* Tasks to carry out *
- A) Answer these questions using the text on Kubernetes operator settings:
(i) What does RESTMapper translate GVK to?
(ii) What is the default value of SyncPeriod?
(iii) What is used to set the options in the Controller field?
- B) In the text on Kubernetes operator settings, repeat word for word the part from "This is one" to "and resource consumption.".

* Given text *
The scheme is responsible for registering the Go-type declaration of your Kubernetes object into a GVK. This is significant as RESTMapper then translates GVK to GVR, establishing a distinct HTTP path for your Kubernetes resource. Consequently, this empowers the Kubernetes client to know the relevant endpoint for your resource.

Cache

This is one of the most crucial pieces of operators and controllers, and you can see its effect directly. As mentioned in the Controller Dependencies section, controller-runtime initialises NewSharedIndexInformer for our controllers under the hood. To configure the cache, cache.Options{} needs to be utilised. There are a couple of possible configurations. Be careful while configuring your cache, as it impacts your operator’s performance and resource consumption.

I specifically want to emphasise SyncPeriod and DefaultNamespaces.

SyncPeriod triggers reconciliation again for every object in the cache once the duration passes. By default, this is configured as 10 hours, with some jitter across all controllers. Since running a reconciliation over all objects is expensive, adjust this configuration carefully.

DefaultNamespaces configures caching objects in specified namespaces. For instance, to watch objects in prod namespace:

manager.Options{

    Cache: cache.Options{

        DefaultNamespaces: map[string]cache.Config{"prod": cache.Config{}},

    },

}

Controller

The Controller field, in manager.Options{} configures essential options for controllers registered to this manager. These options are set using controller.Options{}.

* Record excerpts *
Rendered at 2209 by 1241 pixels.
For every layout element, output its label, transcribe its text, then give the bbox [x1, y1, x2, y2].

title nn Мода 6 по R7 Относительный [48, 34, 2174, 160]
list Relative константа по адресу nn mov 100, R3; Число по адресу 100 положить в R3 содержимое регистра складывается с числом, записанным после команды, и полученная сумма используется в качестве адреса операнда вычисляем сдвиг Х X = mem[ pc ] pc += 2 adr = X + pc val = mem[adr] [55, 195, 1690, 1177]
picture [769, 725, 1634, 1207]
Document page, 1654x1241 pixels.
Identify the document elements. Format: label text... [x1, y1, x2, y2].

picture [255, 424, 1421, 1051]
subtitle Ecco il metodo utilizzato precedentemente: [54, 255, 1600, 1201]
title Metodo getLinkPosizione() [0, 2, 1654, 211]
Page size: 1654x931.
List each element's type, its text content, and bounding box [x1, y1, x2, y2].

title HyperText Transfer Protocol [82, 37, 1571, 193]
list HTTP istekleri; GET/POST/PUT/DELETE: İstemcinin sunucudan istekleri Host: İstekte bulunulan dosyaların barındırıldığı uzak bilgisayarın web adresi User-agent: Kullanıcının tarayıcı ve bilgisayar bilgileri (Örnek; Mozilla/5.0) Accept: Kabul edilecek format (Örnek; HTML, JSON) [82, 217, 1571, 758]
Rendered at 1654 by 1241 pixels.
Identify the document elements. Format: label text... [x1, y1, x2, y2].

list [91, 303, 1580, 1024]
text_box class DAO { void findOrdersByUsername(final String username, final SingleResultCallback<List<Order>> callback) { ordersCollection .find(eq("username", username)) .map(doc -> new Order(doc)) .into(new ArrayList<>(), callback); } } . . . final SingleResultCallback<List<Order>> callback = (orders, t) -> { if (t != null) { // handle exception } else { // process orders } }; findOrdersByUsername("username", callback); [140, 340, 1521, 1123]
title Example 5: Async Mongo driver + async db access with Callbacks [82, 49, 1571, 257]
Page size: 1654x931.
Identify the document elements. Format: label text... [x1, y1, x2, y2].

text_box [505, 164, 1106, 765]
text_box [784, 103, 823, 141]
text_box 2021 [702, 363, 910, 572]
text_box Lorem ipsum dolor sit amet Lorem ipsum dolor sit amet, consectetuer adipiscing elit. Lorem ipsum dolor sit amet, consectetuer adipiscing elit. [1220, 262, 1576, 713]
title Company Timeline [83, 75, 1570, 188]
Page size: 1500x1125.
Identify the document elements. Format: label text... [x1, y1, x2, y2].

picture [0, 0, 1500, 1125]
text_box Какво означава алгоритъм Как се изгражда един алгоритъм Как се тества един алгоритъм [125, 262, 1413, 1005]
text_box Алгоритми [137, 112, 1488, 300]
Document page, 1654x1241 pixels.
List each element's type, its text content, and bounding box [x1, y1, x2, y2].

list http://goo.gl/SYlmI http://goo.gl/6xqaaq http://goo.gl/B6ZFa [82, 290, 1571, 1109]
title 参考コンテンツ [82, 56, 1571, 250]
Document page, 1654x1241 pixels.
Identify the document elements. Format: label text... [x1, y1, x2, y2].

* The results *
- A)
(i) GVR
(ii) 10 hours, with some jitter across all controllers
(iii) controller.Options{}

- B)
This is one of the most crucial pieces of operators and controllers, and you can see its effect directly. As mentioned in the Controller Dependencies section, controller-runtime initialises NewSharedIndexInformer for our controllers under the hood. To configure the cache, cache.Options{} needs to be utilised. There are a couple of possible configurations. Be careful while configuring your cache, as it impacts your operator’s performance and resource consumption.